Yes, we have tested with n=1000 and observed no significant difference in the results. This indicates that n=600 is sufficient for the purposes of this study.
(25) Fig 8(c) why there are no CI shown?
Thank you for your comment. CIs were not included in Fig. 8(c) due to degeneracy, which makes meaningful confidence intervals difficult to compute.
(26) Page 12 Conclusion, sentence: '..gradients via backpropagation...' Actually, by making the function continuous, both forward and reverse mode might be used. And in this case, forward-mode would actually be the fastest by quite a margin
Thank you for your insightful comment. You are correct that by making the function continuous, both forward-mode and reverse-mode automatic differentiation can be used. We have now mentioned this point in the discussion.

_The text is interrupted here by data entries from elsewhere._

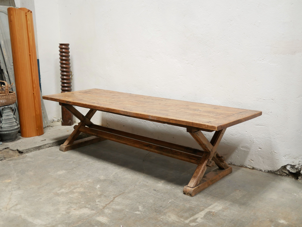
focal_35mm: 40
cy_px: 114
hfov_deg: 46.8
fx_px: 349
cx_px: 151
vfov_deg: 36.0
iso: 640
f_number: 1.7
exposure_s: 1/60
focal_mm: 20
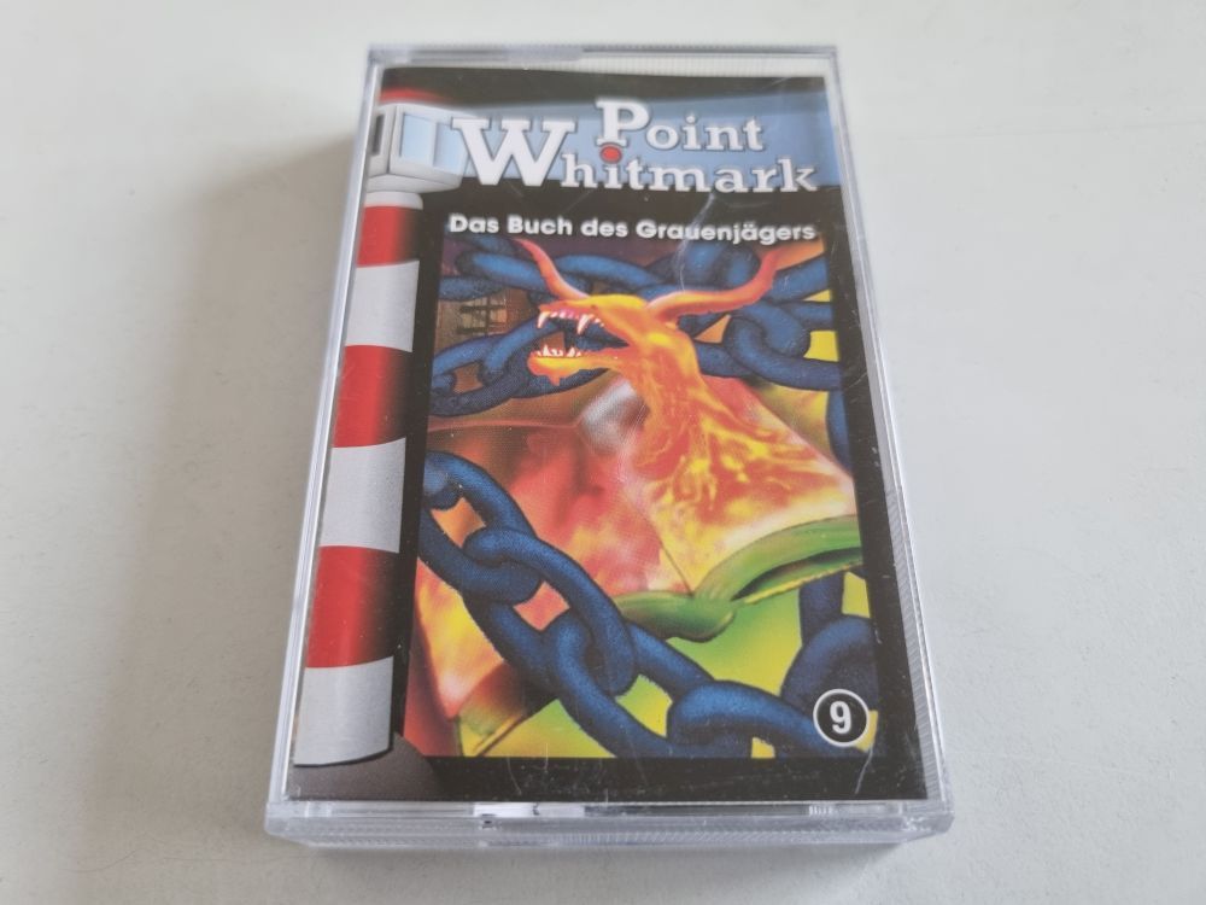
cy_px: 452
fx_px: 906
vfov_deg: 53.1
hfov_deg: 67.3
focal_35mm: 26
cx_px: 603
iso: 160
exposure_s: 1/50
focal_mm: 5.4
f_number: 1.8
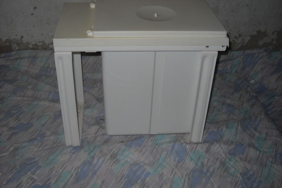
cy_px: 88
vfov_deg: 31.2
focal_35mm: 43
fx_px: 337
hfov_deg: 45.4
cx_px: 141
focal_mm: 6.72
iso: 64
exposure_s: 1/30
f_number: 3.1
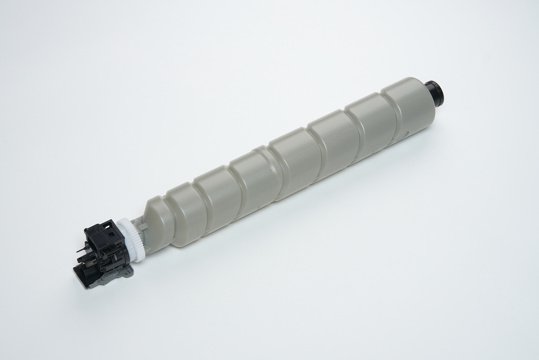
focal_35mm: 75
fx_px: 1123
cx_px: 270
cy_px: 180
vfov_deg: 18.2
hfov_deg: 27.0
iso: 160
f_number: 8
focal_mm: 50
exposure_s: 1/125
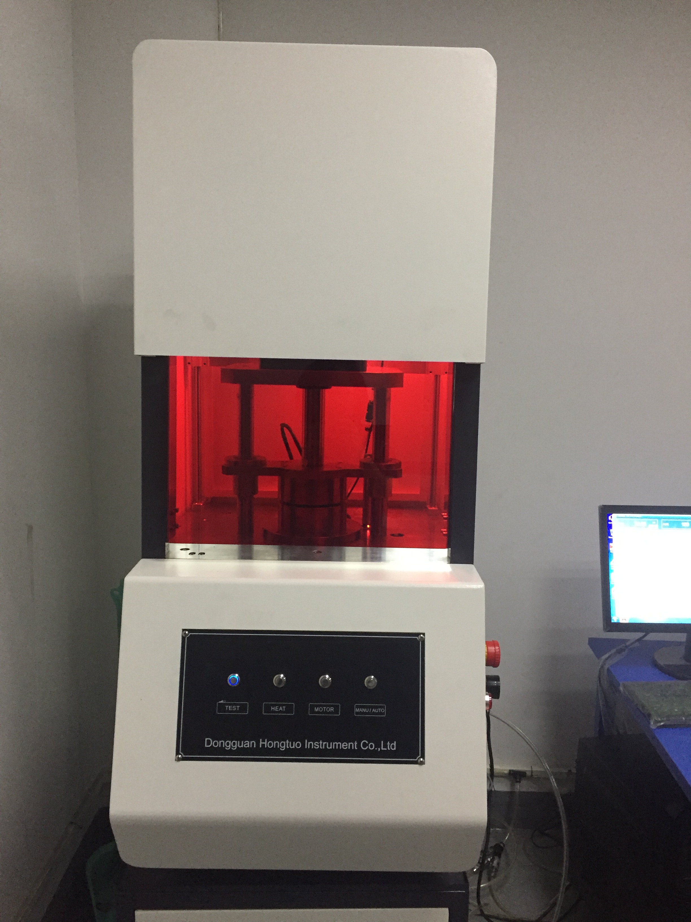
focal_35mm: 29
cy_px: 461
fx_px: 772
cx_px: 346
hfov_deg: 48.2
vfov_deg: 61.7
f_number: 2.2
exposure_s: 1/25
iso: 250
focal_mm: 4.15
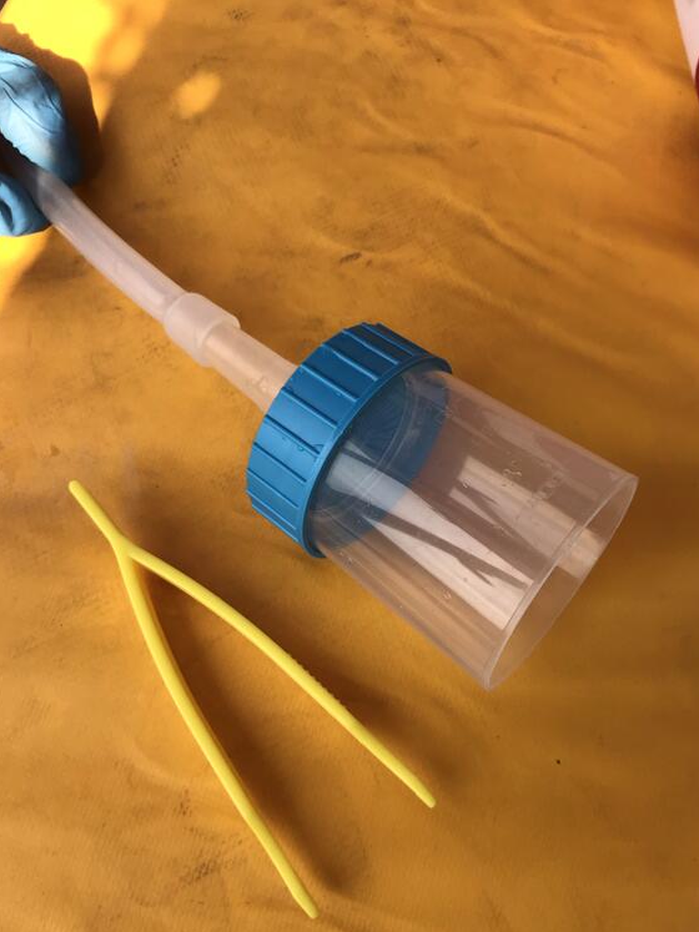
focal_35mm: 30
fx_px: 808
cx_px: 347
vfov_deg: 59.9
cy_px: 498
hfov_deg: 46.8
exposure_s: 1/847
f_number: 1.8
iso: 20
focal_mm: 3.99
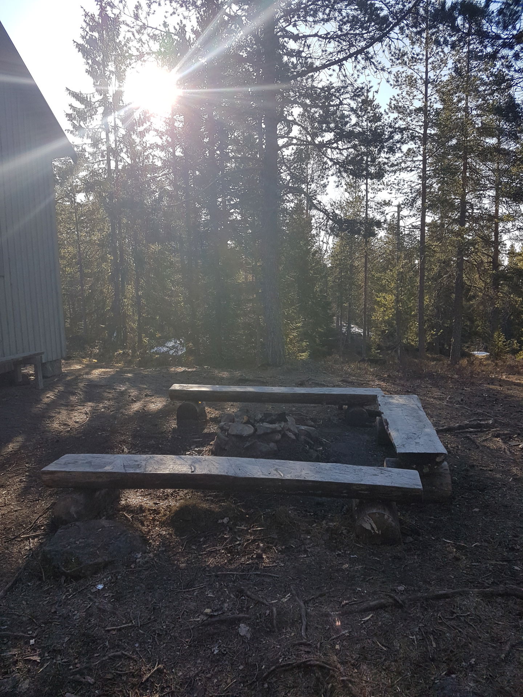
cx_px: 262
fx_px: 524
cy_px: 348
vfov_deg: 67.3
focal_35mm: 26
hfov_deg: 53.1
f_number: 1.7
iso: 40
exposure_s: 1/1308
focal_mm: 4.2
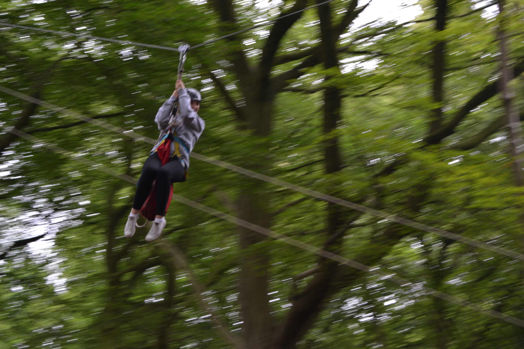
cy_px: 174
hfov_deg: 26.0
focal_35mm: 78
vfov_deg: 17.5
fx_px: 1135
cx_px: 262
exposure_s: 1/60
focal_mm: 52
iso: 400
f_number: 5.6
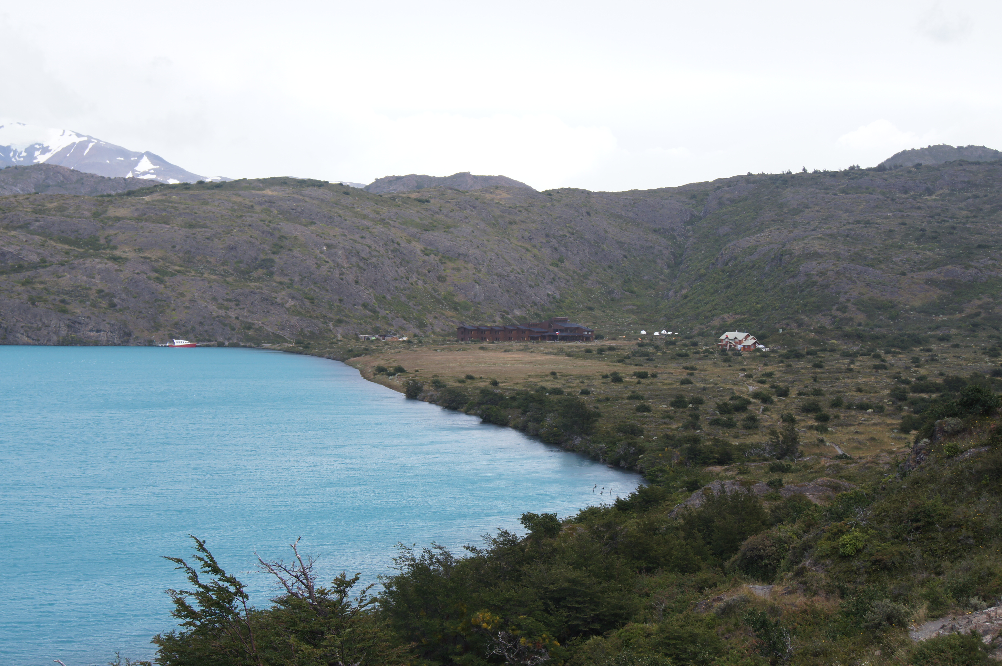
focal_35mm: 45
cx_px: 501
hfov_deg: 43.6
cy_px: 333
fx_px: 1251
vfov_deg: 29.8
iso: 100
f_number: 7.1
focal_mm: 30
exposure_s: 1/250
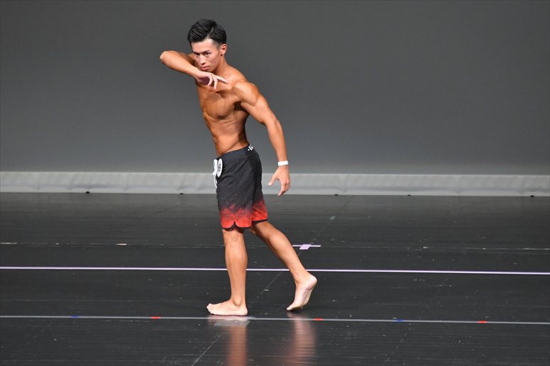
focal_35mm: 375
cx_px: 275
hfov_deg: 5.5
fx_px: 5726
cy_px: 183
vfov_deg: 3.7
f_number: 5.6
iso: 5000
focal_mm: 250
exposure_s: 1/400
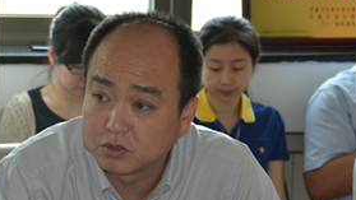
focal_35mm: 148
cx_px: 103
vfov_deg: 8.2
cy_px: 154
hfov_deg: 14.5
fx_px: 1397
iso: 450
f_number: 4.5
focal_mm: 44
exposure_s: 1/60
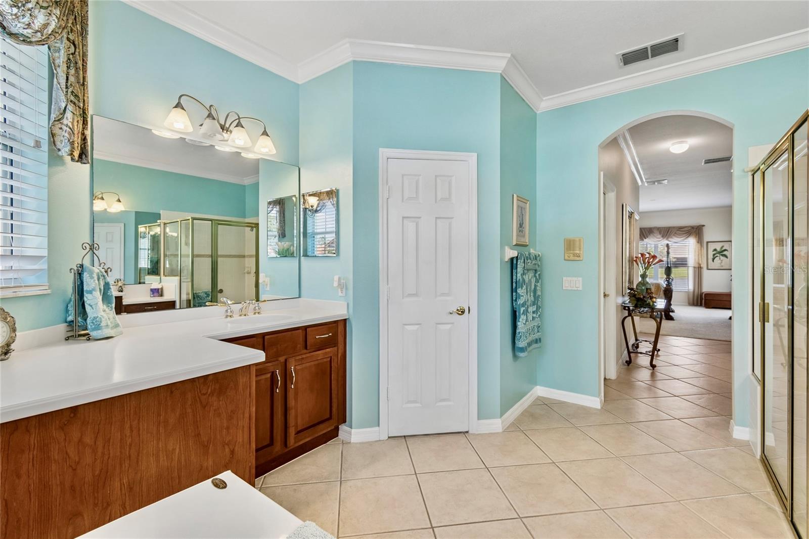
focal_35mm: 15
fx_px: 337
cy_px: 270
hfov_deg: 100.4
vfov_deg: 77.3
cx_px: 404
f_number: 7.1
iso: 100
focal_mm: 10
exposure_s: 1/25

(27) Overall comment for the Conclusion section: It would be good to discuss how this framework compares to other model-fitting frameworks for models with stochastic dynamics. The authors mention dynamic data and more discussion on this would be very welcomed. Why use ADAM and not something established like BFGS for model fitting? It would be interesting to discuss how this can fit with other SSA algorithms (e.g. in practice sorting SSA is used when models get larger). Also, inference comparison against exact approaches would be very nice. As it is now, the authors truly only check the accuracy of the SSA on 1 model -it would be interesting to see for other models.
Thank you for your detailed comments. While this study focuses on introducing the DGA and demonstrating its feasibility, we agree that comparisons with other model-fitting frameworks, testing on additional models, and integrating with other SSA variants like sorted SSA are important directions for future work. Similarly, extending the DGA to handle transient dynamics and exploring alternatives to ADAM, such as BFGS, are promising areas to investigate further.